**Activity list:**
[1] In the patent claims, what is the random generator in the computer system configured to generate?
[2] Rewrite the part of the patent claims that begins at the words "11. The method" and stops after "or decryption method.", changing "further computing operations" to "additional computing operations" everywhere it occurs.

**Text:**
□ □ □ □ □ □ □
2. The method as claimed in claim 1, wherein the further computing operations are part of an error-correction method.
3. The method as claimed in claim 1, wherein the further computing operations are part of an algorithm for message authentication via a message authentication code.
4. The method as claimed in claim 2, wherein the further computing operations are part of an algorithm for message authentication via a message authentication code.
5. The method as claimed in claim 1, wherein, in cases of encryption, the data stream is initially subjected to the encryption method and then subjected to the further computing operations.
6. The method as claimed in claim 2, wherein, in cases of encryption, the data stream is initially subjected to the encryption method and then subjected to the further computing operations.
7. The method as claimed in claim 3, wherein, in cases of encryption, the data stream is initially subjected to the encryption method and then subjected to the further computing operations.
8. The method as claimed in claim 5, wherein the further computing operations comprise an error-correction method.
9. The method as claimed in claim 1, wherein, in cases of decryption, the data stream is subjected initially subjected to the further computing operations and then subjected to the decryption method.
10. The method as claimed in claim 2, wherein, in cases of decryption, the data stream is subjected initially subjected to the further computing operations and then subjected to the decryption method.
11. The method as claimed in claim 3, wherein, in cases of decryption, the data stream is subjected initially subjected to the further computing operations and then subjected to the decryption method.
12. The method as claimed in claim 5, wherein the further computing operations comprise an error-correction method.
13. The method as claimed in one of claim 1, wherein a start and finish of the further computing operations are controlled by the encryption or decryption method.
14. The method as claimed in claim 1, wherein, if the further computing operations are finished, but the encryption or decryption method is unfinished, the interruptions generated by the encryption or decryption method are filled with computing operations based on random data.
15. The method as claimed in claim 2, wherein an error-correction method is performed with random data which are generated by the random generator.
16. The method as claimed in claim 14, wherein an error-correction method is performed with random data which are generated by the random generator.
17. A computer system, comprising:
at least one encryption or decryption unit;
a further computing unit arranged in series with the at least one encryption or decryption unit with respect to a data stream; and
a random generator configured to generate interruptions in an encryption or decryption method in the encryption or decryption unit;
wherein the encryption or decryption unit is operatively connected to the further computing unit such that, during the interruptions, the further computing unit applies further computing operations to already encrypted or decrypted data packets of the data stream or to data packets of the data stream which are yet to be encrypted or decrypted.
□ □ □ □ □ □ □
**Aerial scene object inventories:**

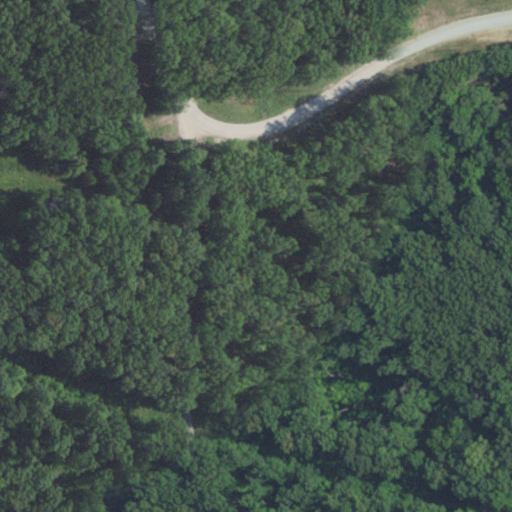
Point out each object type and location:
road: (291, 104)
road: (173, 316)
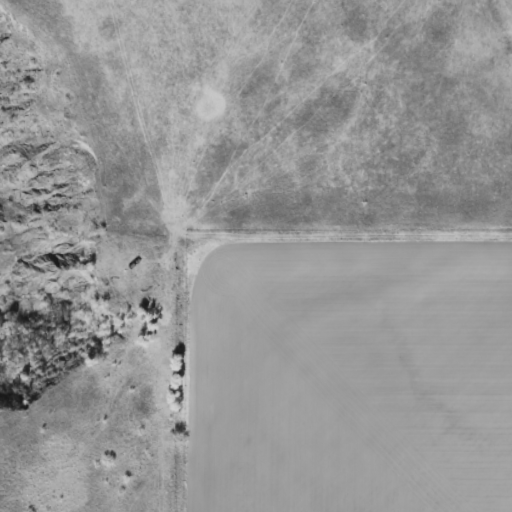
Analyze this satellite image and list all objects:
road: (234, 293)
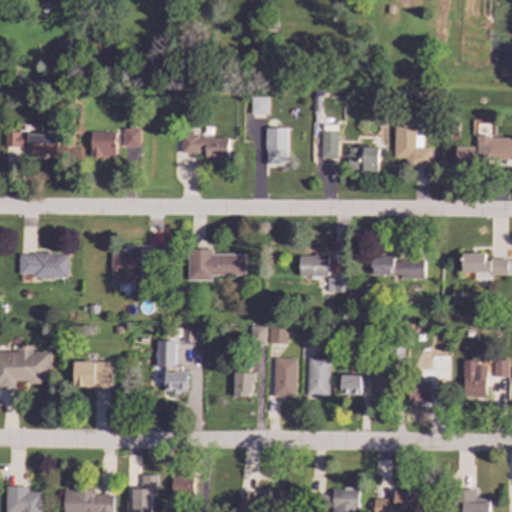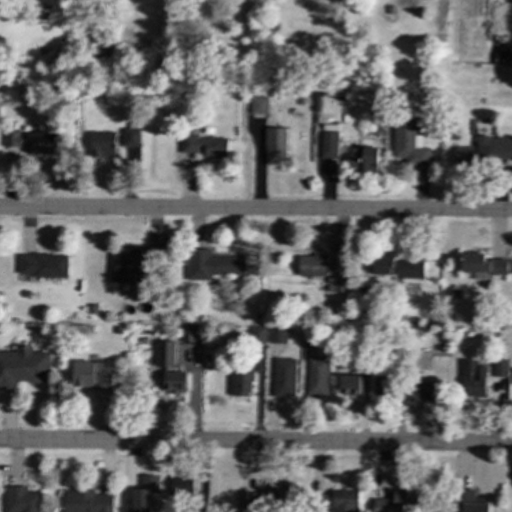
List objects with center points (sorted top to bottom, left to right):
building: (258, 105)
building: (259, 105)
building: (131, 137)
building: (131, 137)
building: (32, 142)
building: (33, 143)
building: (409, 143)
building: (102, 144)
building: (103, 144)
building: (409, 144)
building: (204, 145)
building: (329, 145)
building: (329, 145)
building: (205, 146)
building: (276, 146)
building: (276, 146)
building: (486, 150)
building: (486, 151)
building: (363, 159)
building: (363, 159)
road: (255, 211)
building: (213, 264)
building: (213, 264)
building: (43, 265)
building: (312, 265)
building: (313, 265)
building: (44, 266)
building: (125, 266)
building: (483, 266)
building: (484, 266)
building: (126, 267)
building: (395, 267)
building: (395, 268)
building: (339, 283)
building: (338, 284)
building: (188, 334)
building: (257, 334)
building: (188, 335)
building: (257, 335)
building: (277, 335)
building: (278, 335)
building: (24, 366)
building: (24, 366)
building: (167, 368)
building: (500, 368)
building: (500, 368)
building: (167, 369)
building: (91, 374)
building: (92, 374)
building: (318, 376)
building: (284, 377)
building: (285, 377)
building: (318, 377)
building: (473, 378)
building: (474, 378)
building: (242, 384)
building: (242, 384)
building: (350, 385)
building: (350, 385)
building: (385, 385)
building: (385, 386)
building: (427, 388)
building: (427, 388)
road: (256, 443)
building: (181, 486)
building: (182, 486)
building: (144, 494)
building: (144, 494)
building: (21, 499)
building: (21, 500)
building: (86, 501)
building: (86, 501)
building: (342, 501)
building: (343, 501)
building: (470, 501)
building: (400, 502)
building: (400, 502)
building: (470, 502)
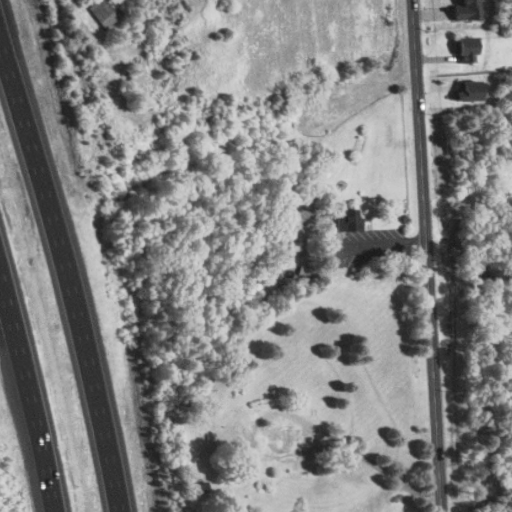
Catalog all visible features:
building: (466, 9)
building: (466, 9)
building: (103, 12)
building: (104, 12)
building: (466, 49)
building: (467, 49)
building: (135, 75)
building: (136, 75)
building: (469, 90)
building: (469, 90)
road: (420, 117)
building: (349, 219)
building: (349, 220)
building: (334, 254)
road: (69, 270)
road: (434, 372)
road: (30, 389)
building: (275, 440)
building: (277, 441)
road: (380, 466)
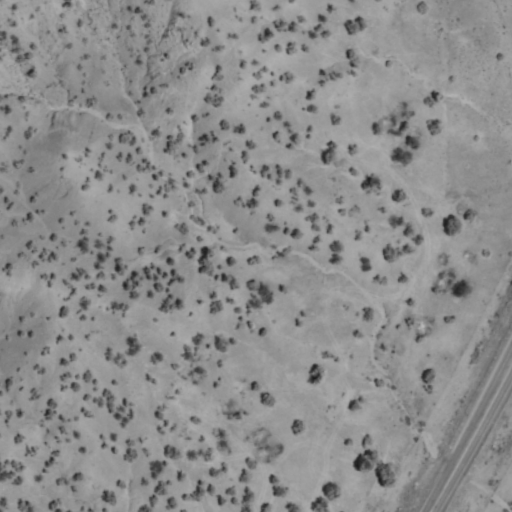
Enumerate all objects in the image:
road: (470, 430)
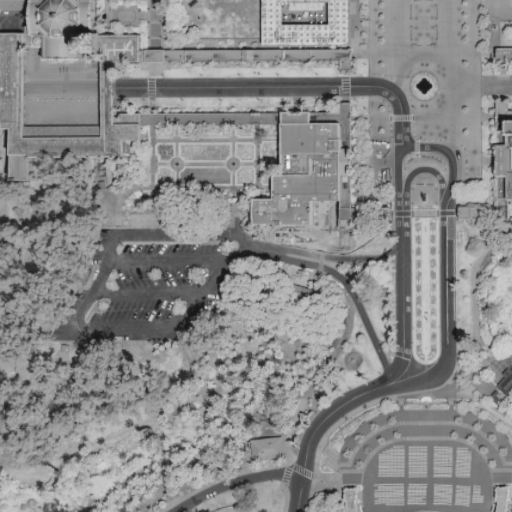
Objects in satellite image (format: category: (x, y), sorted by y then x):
□ □ □ □ □ □ □
**Solutions:**
[1] Interruptions in an encryption or decryption method in the encryption or decryption unit.

[2]
11. The method as claimed in claim 3, wherein, in cases of decryption, the data stream is subjected initially subjected to the additional computing operations and then subjected to the decryption method.
12. The method as claimed in claim 5, wherein the additional computing operations comprise an error-correction method.
13. The method as claimed in one of claim 1, wherein a start and finish of the additional computing operations are controlled by the encryption or decryption method.